Dünya Yaşlanma Konseyi Başkanı Dr.Kemal Aydın konuşmasında, “Küresel yaşlanma 21’nci yüzyılın en önemli sorunlarından biridir. Yaşlanma, sağlıktan sosyal güvenliğe, çevreyle ilgili konulardan eğitime, iş olanaklarına, eğlence endüstrisine ve aile hayatına kadar toplumun bütün yönlerini etkilemektedir. İnsanın özellikle yaşlandıkça kalabalıklar arasında yalnızlığa itildiği gözle görülür bir gerçekliktir. Medeniyet, her yaştan insanın mutlu, huzurlu ve sağlık içinde yaşadığı bir yerdir. Silahın, korkunun, ekonominin ve paranın hakim olduğu medeniyet değil, tam tersine paraya tahvil edilemeyen değerler üzerinden yükselen medeniyetin mimarları olmak zorundayız.”

“2050 yılına kadar Dünya’nın en yaşlı kıtası olan Avrupa’da, 27 AB ülkesinde uzun dönemli bir bakım için gayri safi milli hasılada ayrılacak miktar 2 katına çıkartılacaktır. Sağlıklı yaşlanma makro ve mikro düzeyinde geniş kapsamlı evrensel bir yaklaşım haline gelmiştir.
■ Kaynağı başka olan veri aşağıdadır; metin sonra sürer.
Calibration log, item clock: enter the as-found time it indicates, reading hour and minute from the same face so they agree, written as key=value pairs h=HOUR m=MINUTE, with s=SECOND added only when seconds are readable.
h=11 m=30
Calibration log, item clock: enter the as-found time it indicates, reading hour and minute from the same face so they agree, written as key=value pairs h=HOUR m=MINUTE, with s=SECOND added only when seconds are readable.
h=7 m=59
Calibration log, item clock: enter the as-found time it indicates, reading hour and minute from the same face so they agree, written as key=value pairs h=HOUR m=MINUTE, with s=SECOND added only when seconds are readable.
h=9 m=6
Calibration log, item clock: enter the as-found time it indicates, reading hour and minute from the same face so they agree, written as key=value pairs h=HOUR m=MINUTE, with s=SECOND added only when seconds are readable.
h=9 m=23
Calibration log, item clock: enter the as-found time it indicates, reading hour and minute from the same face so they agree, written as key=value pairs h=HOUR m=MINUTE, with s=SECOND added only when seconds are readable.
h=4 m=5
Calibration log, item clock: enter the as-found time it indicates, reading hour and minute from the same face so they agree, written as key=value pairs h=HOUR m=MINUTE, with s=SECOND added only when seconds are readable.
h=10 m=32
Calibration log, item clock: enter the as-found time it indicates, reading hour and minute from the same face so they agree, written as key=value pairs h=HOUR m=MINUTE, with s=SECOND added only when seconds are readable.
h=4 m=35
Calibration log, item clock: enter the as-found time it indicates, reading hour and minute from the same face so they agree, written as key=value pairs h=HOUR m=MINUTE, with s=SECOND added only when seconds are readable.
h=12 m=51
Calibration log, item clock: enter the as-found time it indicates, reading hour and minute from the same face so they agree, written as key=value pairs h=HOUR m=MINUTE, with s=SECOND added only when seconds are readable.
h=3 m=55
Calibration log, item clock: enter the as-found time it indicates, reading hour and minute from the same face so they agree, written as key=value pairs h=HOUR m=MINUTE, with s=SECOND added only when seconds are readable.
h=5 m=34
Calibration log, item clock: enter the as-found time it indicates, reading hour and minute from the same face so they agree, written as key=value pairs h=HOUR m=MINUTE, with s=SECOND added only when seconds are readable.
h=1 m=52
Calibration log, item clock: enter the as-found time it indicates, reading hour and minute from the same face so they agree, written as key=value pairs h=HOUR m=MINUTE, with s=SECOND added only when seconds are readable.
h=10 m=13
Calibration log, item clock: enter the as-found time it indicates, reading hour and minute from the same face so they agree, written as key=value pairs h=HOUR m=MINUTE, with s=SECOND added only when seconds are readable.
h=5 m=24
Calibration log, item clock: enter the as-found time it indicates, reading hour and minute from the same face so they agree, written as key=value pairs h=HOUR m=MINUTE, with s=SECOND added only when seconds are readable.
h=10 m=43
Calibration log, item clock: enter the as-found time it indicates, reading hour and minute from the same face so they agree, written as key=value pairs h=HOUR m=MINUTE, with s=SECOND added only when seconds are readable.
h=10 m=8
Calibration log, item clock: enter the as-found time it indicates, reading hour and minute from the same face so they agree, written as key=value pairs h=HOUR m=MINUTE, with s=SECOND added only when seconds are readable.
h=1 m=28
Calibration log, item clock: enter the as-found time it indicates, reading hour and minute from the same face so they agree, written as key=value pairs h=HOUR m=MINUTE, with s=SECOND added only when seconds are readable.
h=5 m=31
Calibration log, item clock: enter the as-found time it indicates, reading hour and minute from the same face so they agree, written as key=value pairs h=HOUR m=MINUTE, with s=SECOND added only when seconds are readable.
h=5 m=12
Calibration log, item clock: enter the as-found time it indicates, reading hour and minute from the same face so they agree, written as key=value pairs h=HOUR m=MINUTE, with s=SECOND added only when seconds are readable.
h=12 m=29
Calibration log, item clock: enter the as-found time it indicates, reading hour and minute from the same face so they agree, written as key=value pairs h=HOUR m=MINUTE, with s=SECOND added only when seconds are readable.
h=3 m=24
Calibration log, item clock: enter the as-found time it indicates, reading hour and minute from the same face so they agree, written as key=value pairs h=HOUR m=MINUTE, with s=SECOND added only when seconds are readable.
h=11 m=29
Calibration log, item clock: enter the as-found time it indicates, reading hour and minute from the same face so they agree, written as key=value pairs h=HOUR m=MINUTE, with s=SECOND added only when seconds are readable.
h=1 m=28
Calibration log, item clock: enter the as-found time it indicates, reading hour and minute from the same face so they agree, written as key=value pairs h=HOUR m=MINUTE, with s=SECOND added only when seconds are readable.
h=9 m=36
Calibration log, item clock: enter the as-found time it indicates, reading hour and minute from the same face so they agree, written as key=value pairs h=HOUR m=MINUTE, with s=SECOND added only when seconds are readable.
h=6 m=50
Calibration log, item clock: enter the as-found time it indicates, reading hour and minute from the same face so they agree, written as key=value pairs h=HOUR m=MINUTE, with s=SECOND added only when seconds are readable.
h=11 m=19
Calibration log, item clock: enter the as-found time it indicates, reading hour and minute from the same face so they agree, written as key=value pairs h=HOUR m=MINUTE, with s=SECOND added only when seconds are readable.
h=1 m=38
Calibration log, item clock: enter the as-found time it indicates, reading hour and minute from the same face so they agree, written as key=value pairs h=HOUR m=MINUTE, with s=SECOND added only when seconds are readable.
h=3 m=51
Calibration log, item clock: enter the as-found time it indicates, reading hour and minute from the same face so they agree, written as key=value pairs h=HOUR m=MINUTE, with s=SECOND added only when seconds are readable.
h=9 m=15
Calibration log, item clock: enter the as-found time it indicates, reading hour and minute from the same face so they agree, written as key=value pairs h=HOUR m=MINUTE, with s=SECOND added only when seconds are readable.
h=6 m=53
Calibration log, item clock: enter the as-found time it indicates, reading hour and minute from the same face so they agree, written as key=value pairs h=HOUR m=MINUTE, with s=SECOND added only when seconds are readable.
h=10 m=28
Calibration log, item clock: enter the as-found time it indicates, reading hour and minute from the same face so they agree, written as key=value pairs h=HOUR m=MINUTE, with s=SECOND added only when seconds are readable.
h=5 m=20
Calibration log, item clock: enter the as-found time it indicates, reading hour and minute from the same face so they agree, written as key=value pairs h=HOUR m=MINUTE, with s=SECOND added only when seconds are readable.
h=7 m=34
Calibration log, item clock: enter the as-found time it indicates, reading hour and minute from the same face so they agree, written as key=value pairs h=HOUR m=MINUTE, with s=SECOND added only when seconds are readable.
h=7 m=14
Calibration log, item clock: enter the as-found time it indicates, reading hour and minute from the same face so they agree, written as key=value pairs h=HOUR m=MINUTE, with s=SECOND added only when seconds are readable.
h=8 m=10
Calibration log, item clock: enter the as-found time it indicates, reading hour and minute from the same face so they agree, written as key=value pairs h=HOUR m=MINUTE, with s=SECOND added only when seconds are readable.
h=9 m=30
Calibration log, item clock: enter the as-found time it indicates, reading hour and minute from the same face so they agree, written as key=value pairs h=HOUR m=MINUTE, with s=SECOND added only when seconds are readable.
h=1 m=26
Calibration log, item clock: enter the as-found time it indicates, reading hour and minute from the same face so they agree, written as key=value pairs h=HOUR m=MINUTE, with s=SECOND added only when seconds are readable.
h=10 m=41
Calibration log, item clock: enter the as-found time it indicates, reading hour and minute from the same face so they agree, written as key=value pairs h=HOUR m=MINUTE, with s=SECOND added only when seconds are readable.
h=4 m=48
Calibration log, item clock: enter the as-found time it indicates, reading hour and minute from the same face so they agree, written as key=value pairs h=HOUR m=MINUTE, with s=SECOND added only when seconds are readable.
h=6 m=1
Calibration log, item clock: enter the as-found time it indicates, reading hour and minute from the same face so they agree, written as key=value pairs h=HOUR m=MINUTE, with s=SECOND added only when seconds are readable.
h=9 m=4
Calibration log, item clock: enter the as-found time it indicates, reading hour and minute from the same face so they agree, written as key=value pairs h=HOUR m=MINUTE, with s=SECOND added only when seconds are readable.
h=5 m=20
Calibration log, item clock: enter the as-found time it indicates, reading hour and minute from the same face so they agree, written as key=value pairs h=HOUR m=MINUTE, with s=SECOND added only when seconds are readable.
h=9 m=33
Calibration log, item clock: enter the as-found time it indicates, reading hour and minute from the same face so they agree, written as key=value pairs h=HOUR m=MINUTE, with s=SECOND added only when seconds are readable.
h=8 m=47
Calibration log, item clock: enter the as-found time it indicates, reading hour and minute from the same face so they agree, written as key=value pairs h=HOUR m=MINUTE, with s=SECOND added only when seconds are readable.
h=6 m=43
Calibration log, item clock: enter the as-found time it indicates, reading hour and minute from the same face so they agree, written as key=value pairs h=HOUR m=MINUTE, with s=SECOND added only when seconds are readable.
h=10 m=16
Bu yıl gerçekleştireceğimiz ‘Dünya Yaşlanma Kurultayı 2. Uluslararası Bakım Kongresi’ hem ülkemizde hem Dünya’da yaşlanma, yaşlılık ve yaşlılar kavramı ile birlikte özellikle ‘sağlıklı yaşlanma’ kavramının gündeme alınması, yaşlılığın gelecegi ile ilgili olarak ülkelerin fırsatlarını ve tehditlerini belirlemeleri için önemli görülmektedir.” açıklamasında bulundu.

Sağlık Turizmi Uzmanı Hakan Yıldırım ise şunları söyledi: “Göçün 50.yılında, kültürlerin birbirleriyle örtüşmesi ve birbirlerinden birşeyler alması doğal olarak ortaya çıktı.Tabiki bunun yanında sağlık proplemleri de ortaya çıktı. İlk doktora gittikleri zaman kendilerini ifade edemiyorlardı. Ama şu anda Türkiye’de olsun, Avrupa’da olsun birbirlerinden başarılı Türk doktorlarımız var. Dört bir koldan yaşadığımız topluma ayak uydurmaya çalıştık ve başardağımıza da inanıyorum.”

Yapılan konuşmaların ardından bazı vatandaşlarımız konuşmacılara birebir soru sorma olanağı da buldular. Yaklaşık 3 saat süren konferans, katkıda bulunanlara çiçek takdimiyle son buldu.